I carry water in a bottle holder than holds a 32 oz Nalgene bottle. Water for the dogs, if necessary in empty 20 oz soda bottles, in my cantle bag. Usually leave the phone in the trailer because most places I ride there is no service. Other stuff, like bandana, Leatherman, flashlight, lighter, snacks, are in my hornbags. Lead rope and raingear in the cantle pack. Pocket knife in my jeans pocket but under my ****** so I can hardly get to it anyway.
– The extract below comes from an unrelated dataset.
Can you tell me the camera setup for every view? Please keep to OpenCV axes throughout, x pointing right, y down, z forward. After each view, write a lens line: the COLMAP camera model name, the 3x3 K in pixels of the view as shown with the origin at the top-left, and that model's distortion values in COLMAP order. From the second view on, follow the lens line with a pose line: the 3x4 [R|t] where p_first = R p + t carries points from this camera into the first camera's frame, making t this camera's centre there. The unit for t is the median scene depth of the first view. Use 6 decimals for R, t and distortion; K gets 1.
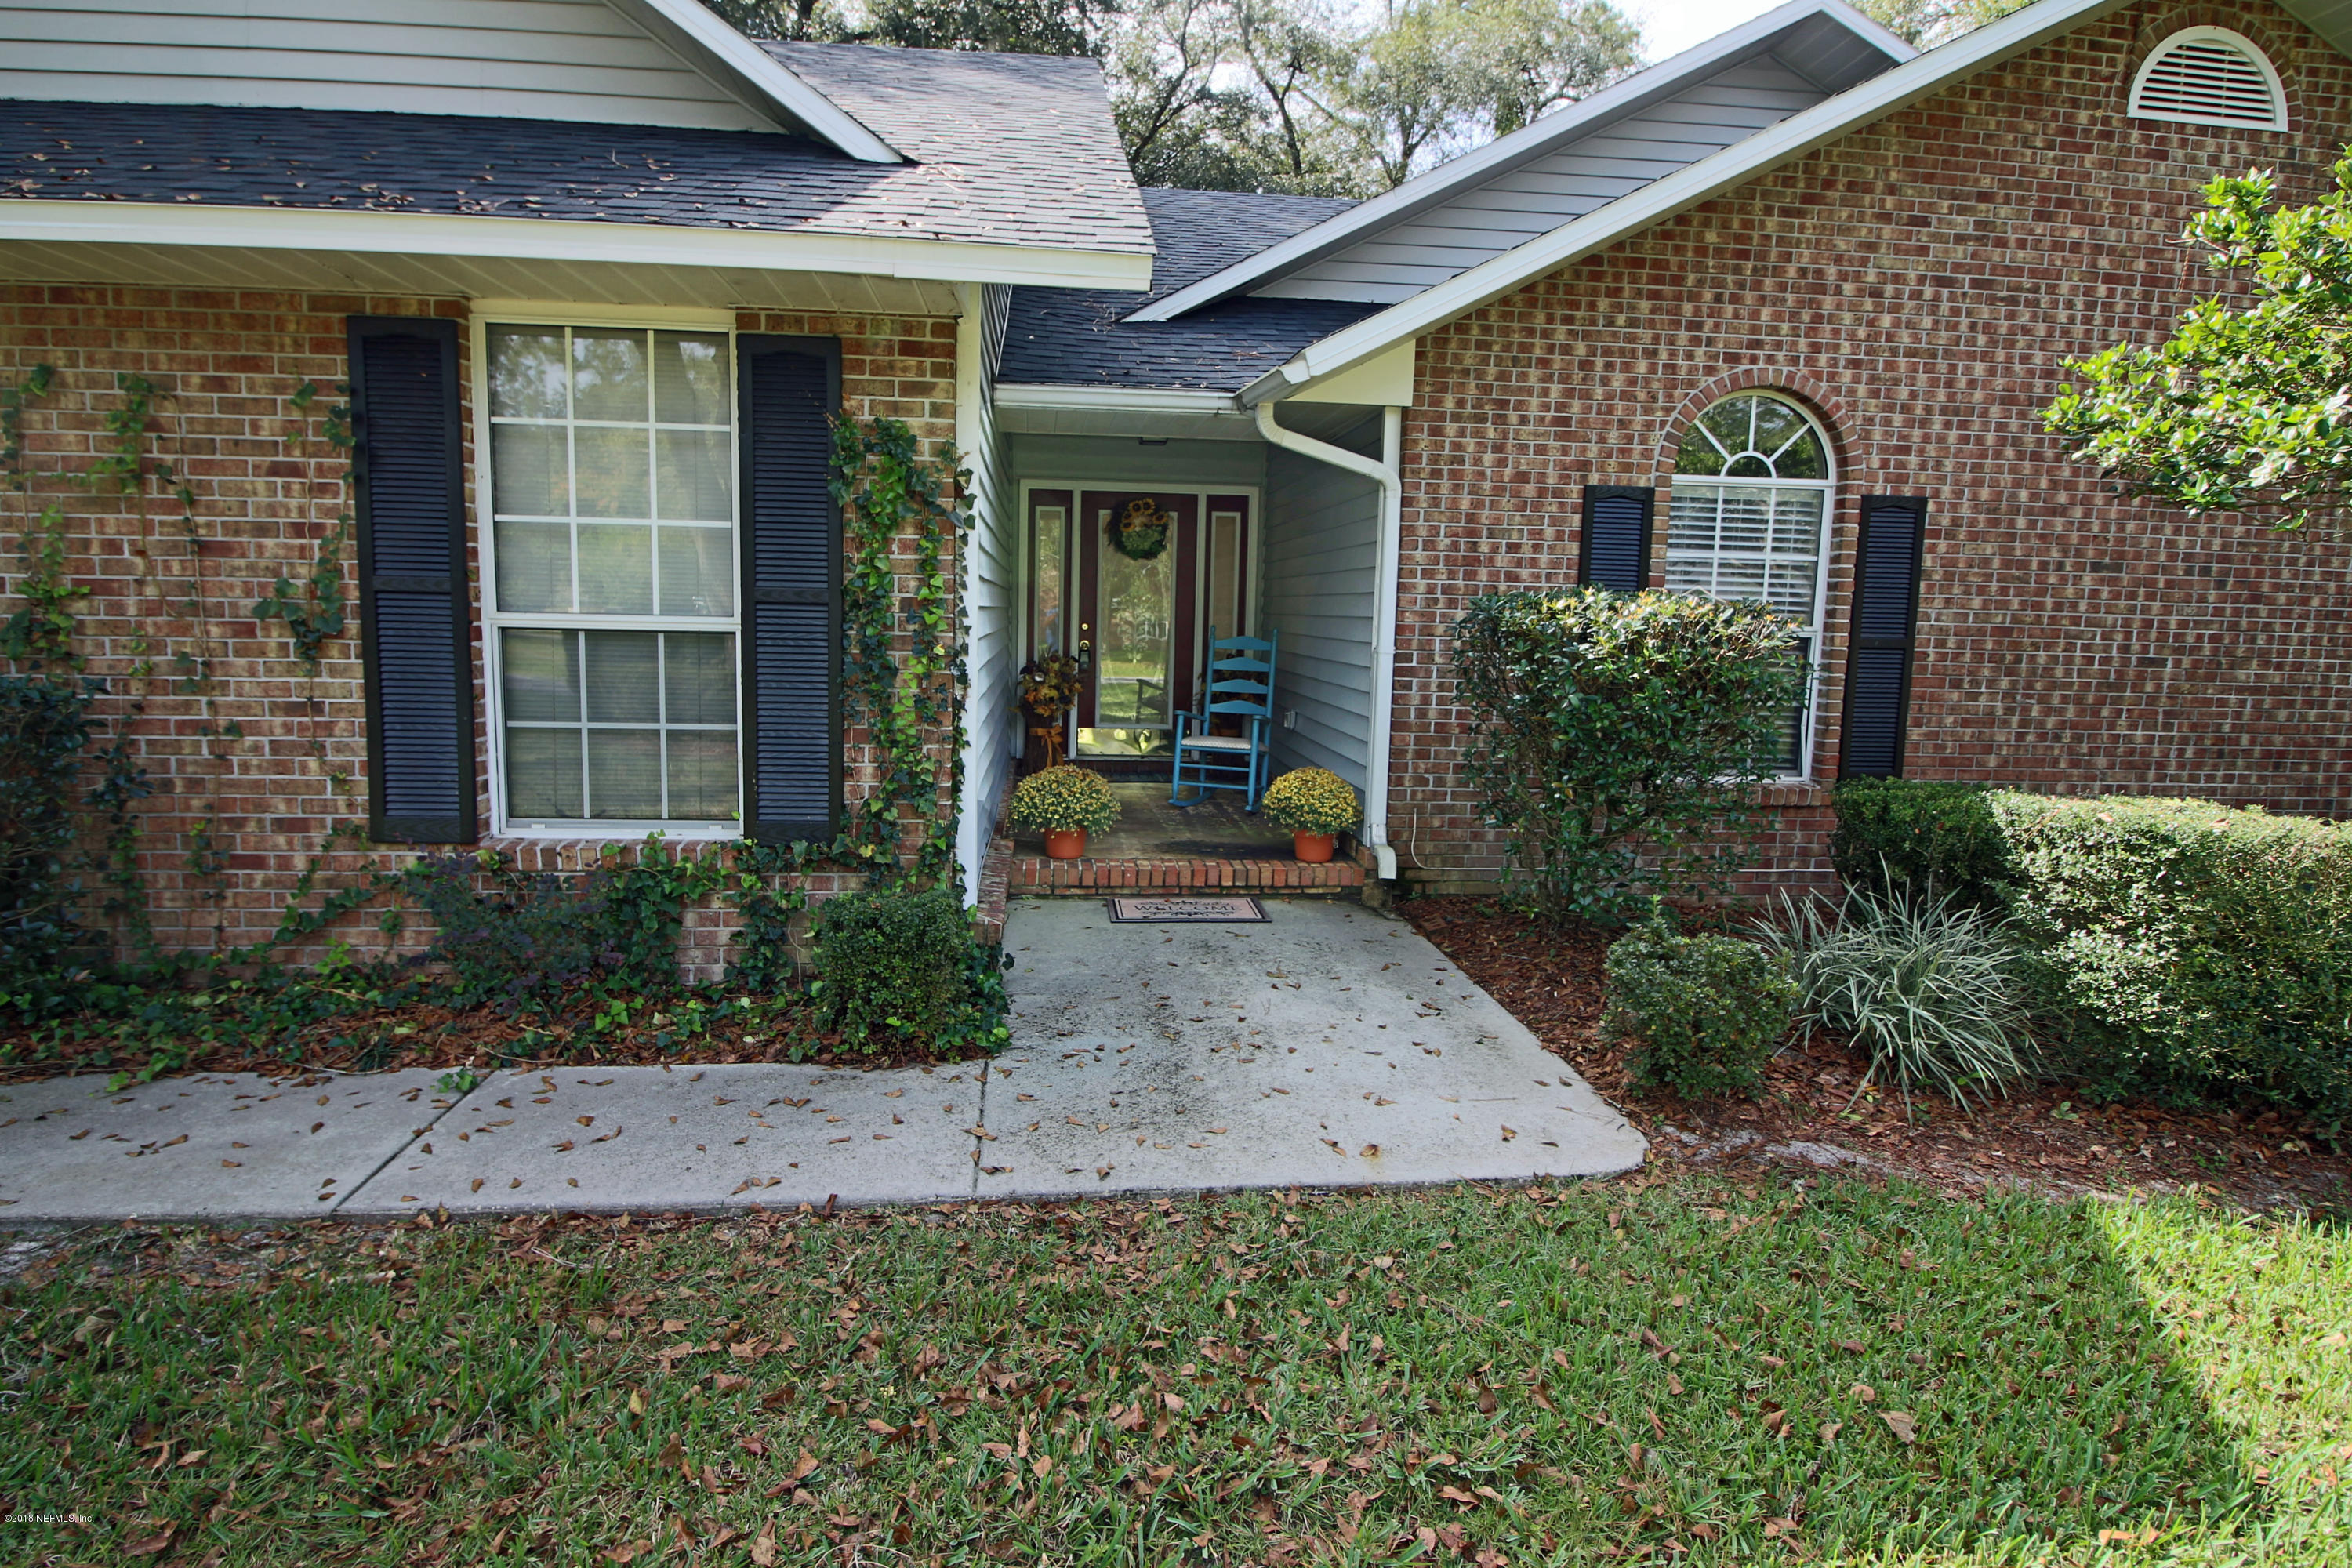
lens RADIAL K [[1130.6, 0, 1171.0], [0, 1130.6, 723.8], [0, 0, 1]] dist [-0.004026, -0.010403]
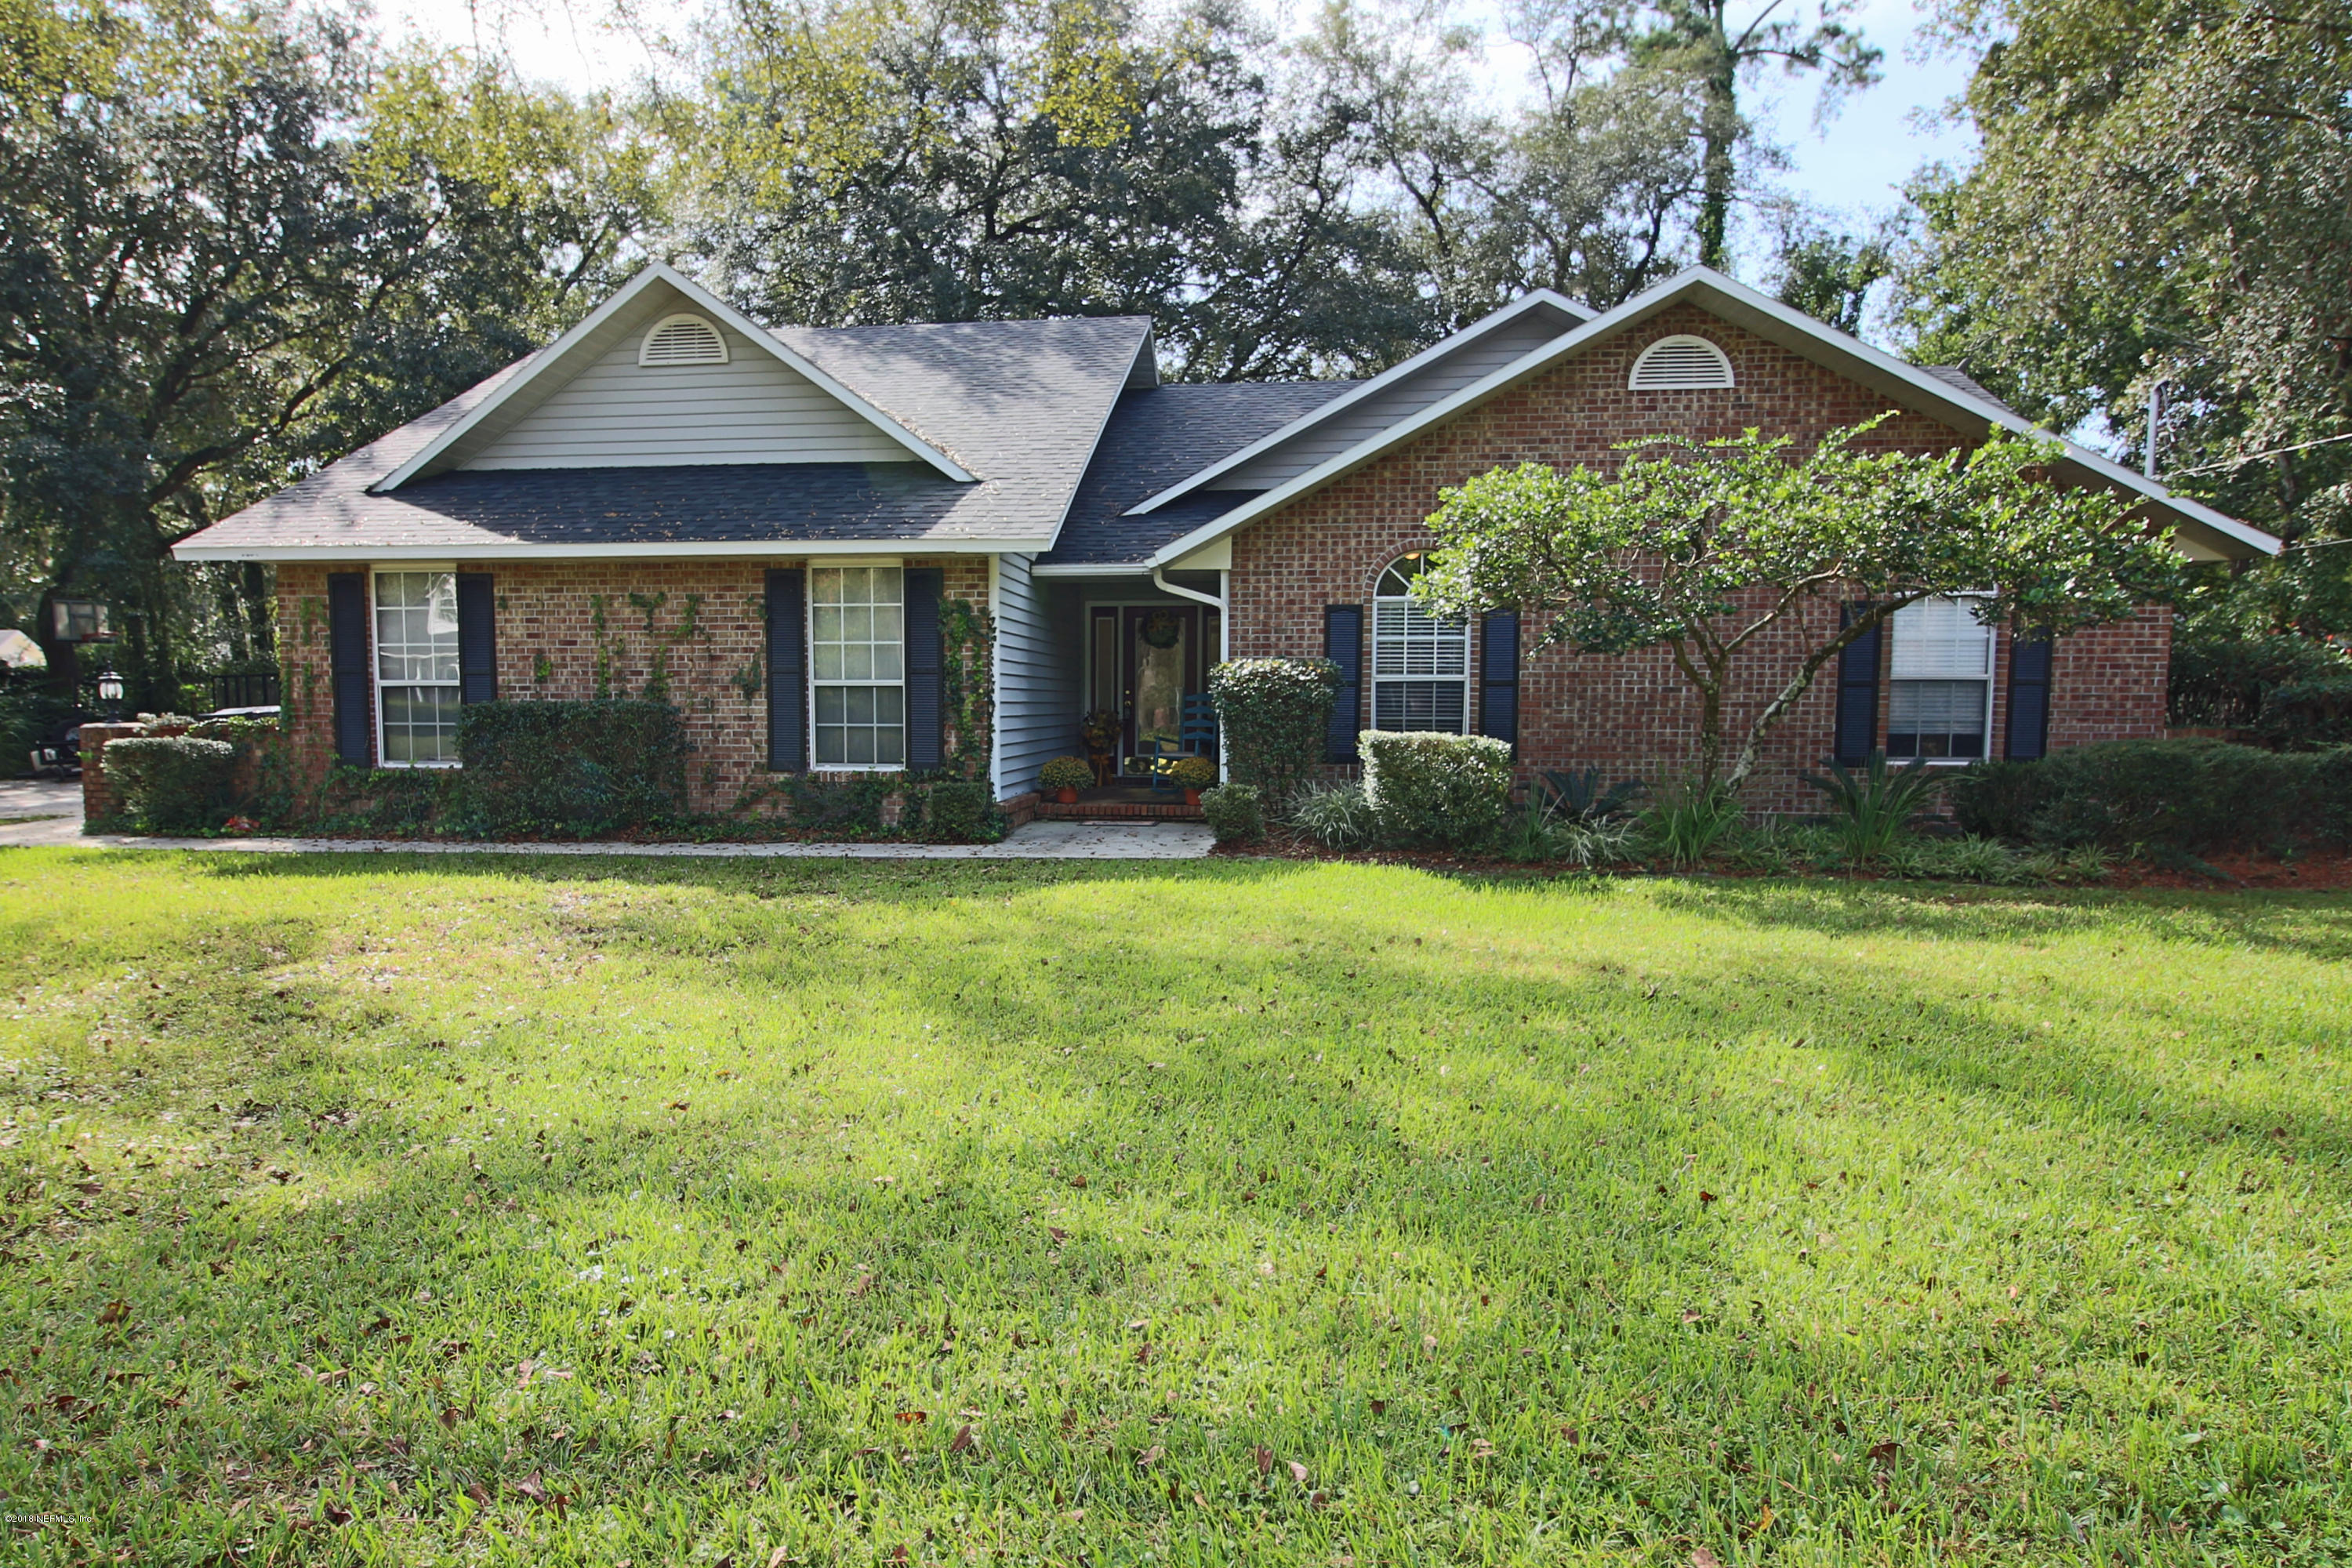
lens RADIAL K [[1207.3, 0, 1166.9], [0, 1207.3, 748.4], [0, 0, 1]] dist [0.001632, -0.015893]
pose [[0.978668, -0.013409, -0.205012, 0.692910], [0.002075, 0.998462, -0.055399, 0.195720], [0.205439, 0.053792, 0.977190, -1.402709]]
Guess I'm not very safe. But in all the riding I do, I've not ever had a problem that happened so fast that I needed any of the above stuff after being dumped by my horse. Actually, can't remember being dumped in the wilderness. Anyway, any situation that has come up, I've been able to get off, get my stuff out of the bags and deal with it.


----------



## candandy49 (Jan 16, 2011)

I had a matching set of nylon saddle bags that included: a horn bag, cantle bag and the 2 saddle bags that went behind the cantle bag. For my water I would buy bottled water in the smaller bottles after the water was drank I would put tap water in them and then freeze them. When I was packing to go on a long trail ride I took several of those frozen water bottles. I never had a problem with carrying them in my larger saddle bags then as I wanted to drink I put a bottle in my horn bag. For if my horse and I got separated I bought a luggage ID tag with a strip of leather or nylon that had a buckle on it. For me to keep an emergency phone number I bought a small flat leather pouch and kept that in one of my pockets.


----------